──────── Source data ────────

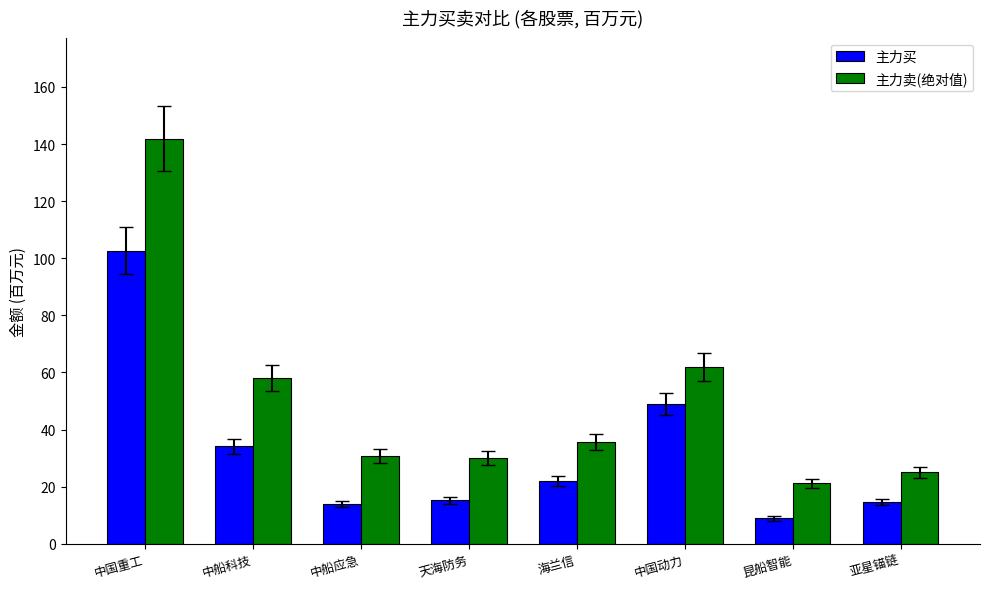

What is the difference between the highest and lowest values at 中国重工?

39.2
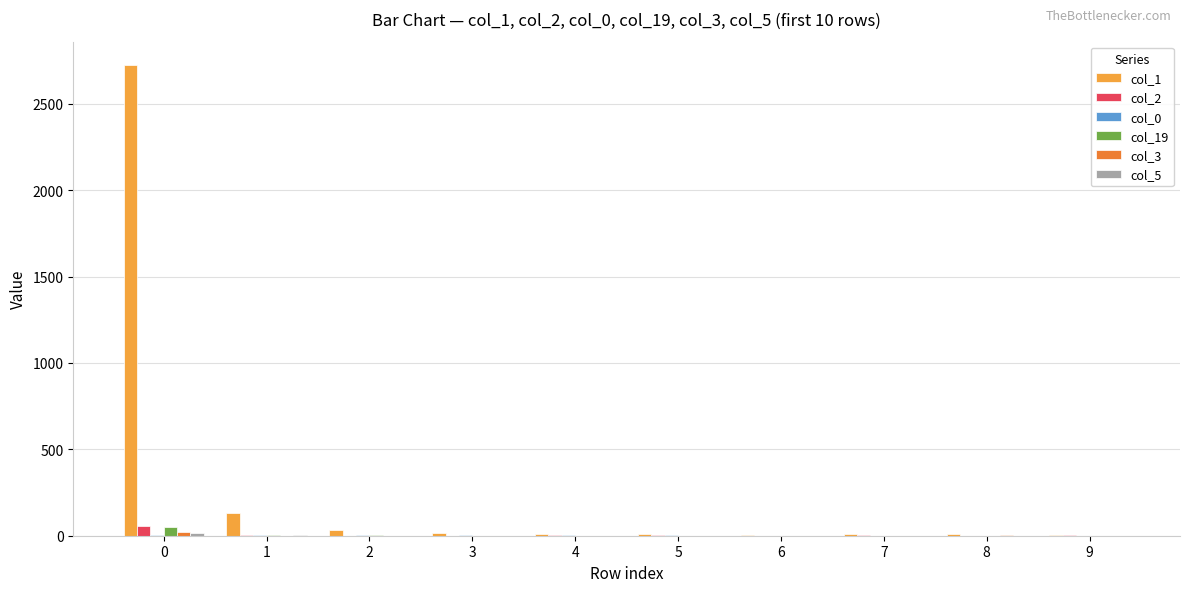

The col_19 series shows 3 at 2. True or false?

True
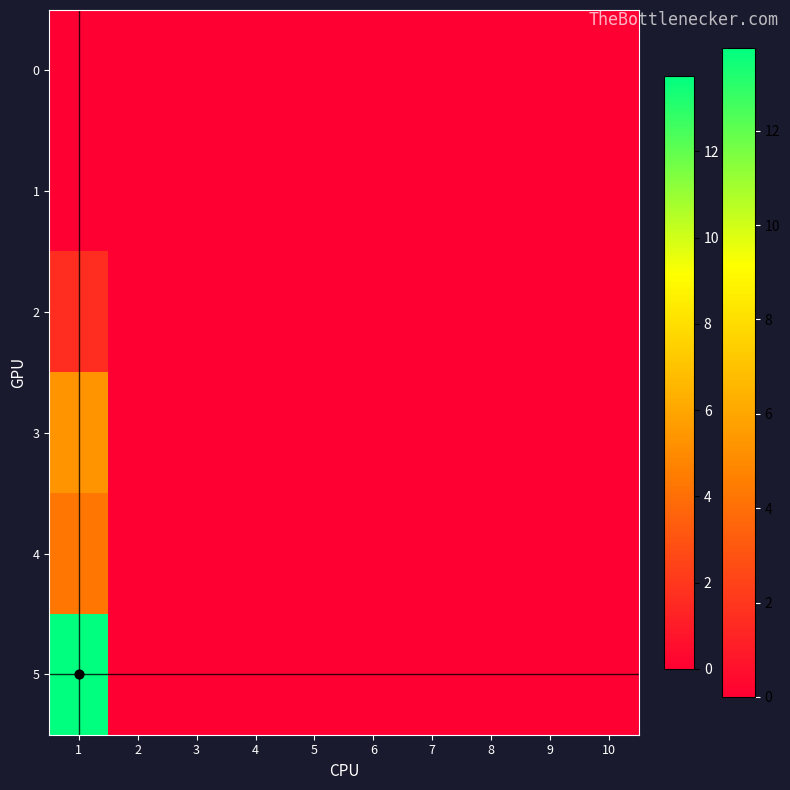

Which series has the largest total across all categories?

5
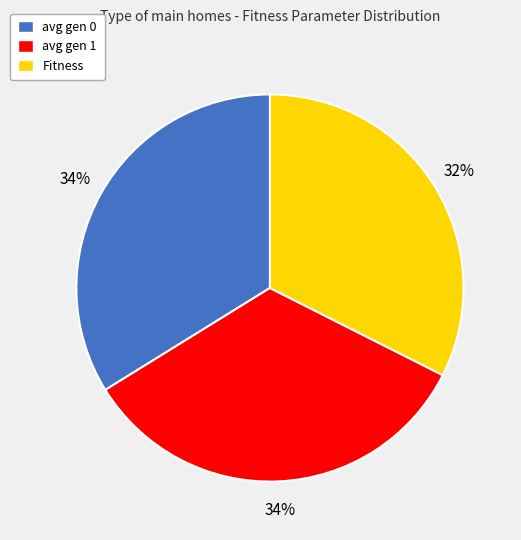

To the nearest percent, what is the average slice percentage?

33%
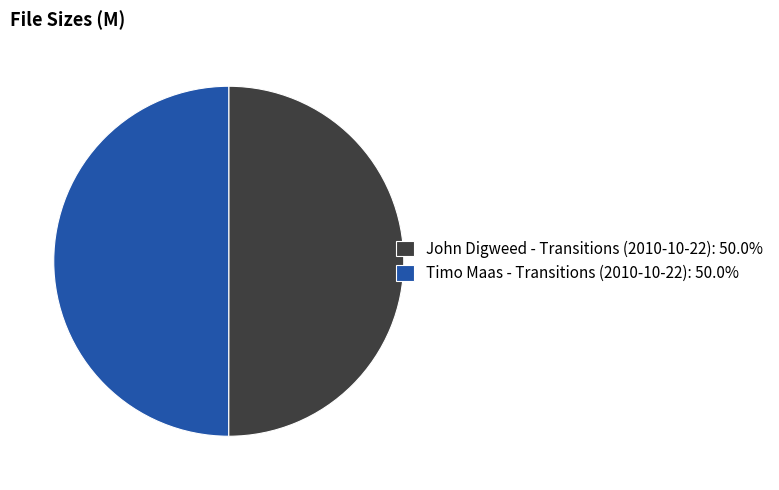

Count the number of slices in the pie.

2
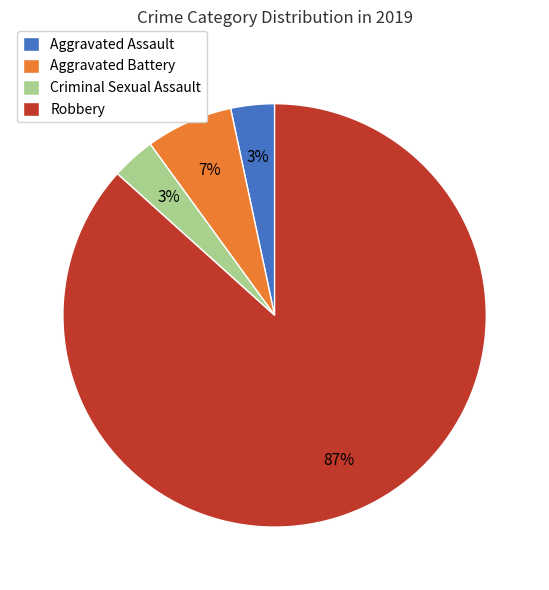

Do Criminal Sexual Assault and Aggravated Assault together represent more than half of the pie?

No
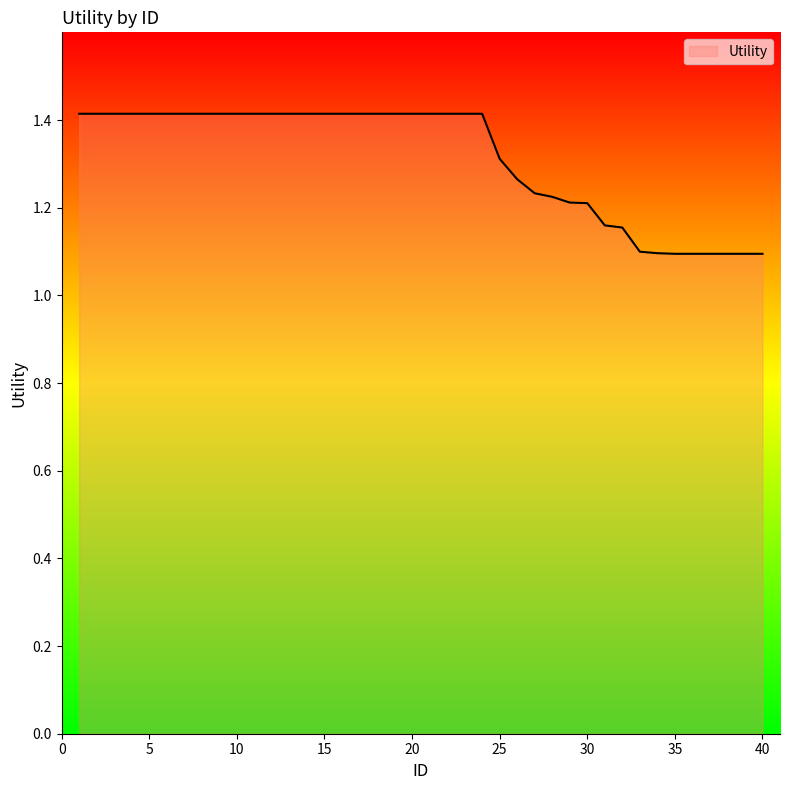

What is the difference between the maximum and minimum values?

0.3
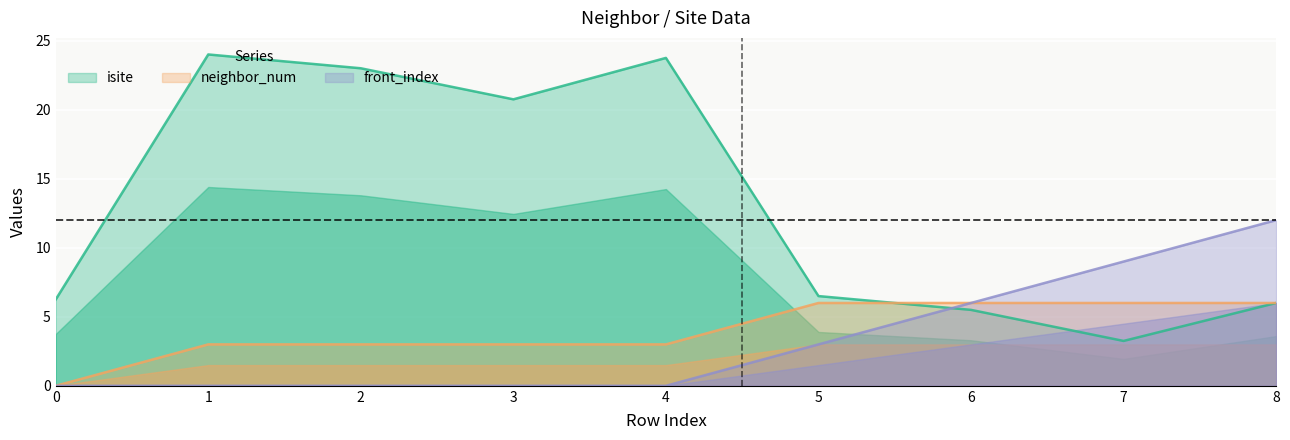

How many times do front_index and isite cross each other?

1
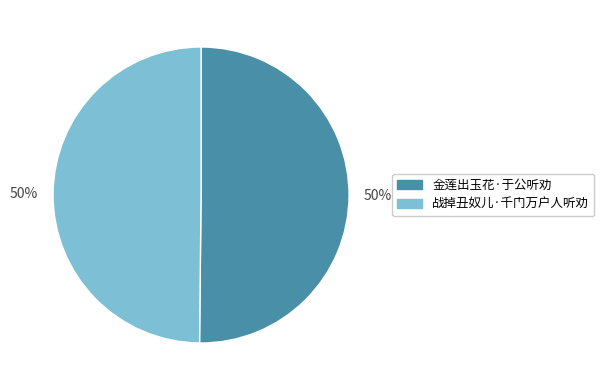

What is the ratio of the value at 战掉丑奴儿·千门万户人听劝 to the value at 金莲出玉花·于公听劝?

1.0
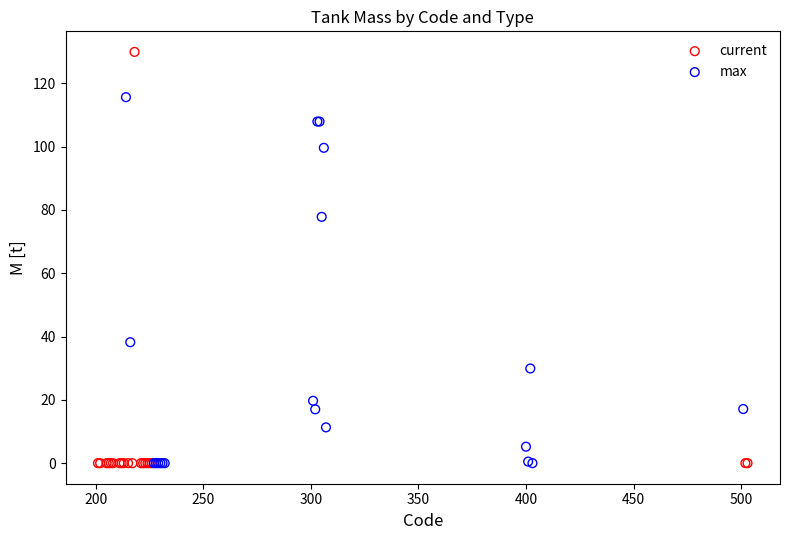

Which series has the largest Y range (max minus min)?

current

────────

Please rewrite the lines above as a JSON list of strings, one string per line, skipping blank lines and leaving out the pictures.

[
  "What is the difference between the highest and lowest values at 中国重工?",
  "39.2",
  "The col_19 series shows 3 at 2. True or false?",
  "True",
  "Which series has the largest total across all categories?",
  "5",
  "To the nearest percent, what is the average slice percentage?",
  "33%",
  "Count the number of slices in the pie.",
  "2",
  "Do Criminal Sexual Assault and Aggravated Assault together represent more than half of the pie?",
  "No",
  "What is the difference between the maximum and minimum values?",
  "0.3",
  "How many times do front_index and isite cross each other?",
  "1",
  "What is the ratio of the value at 战掉丑奴儿·千门万户人听劝 to the value at 金莲出玉花·于公听劝?",
  "1.0",
  "Which series has the largest Y range (max minus min)?",
  "current"
]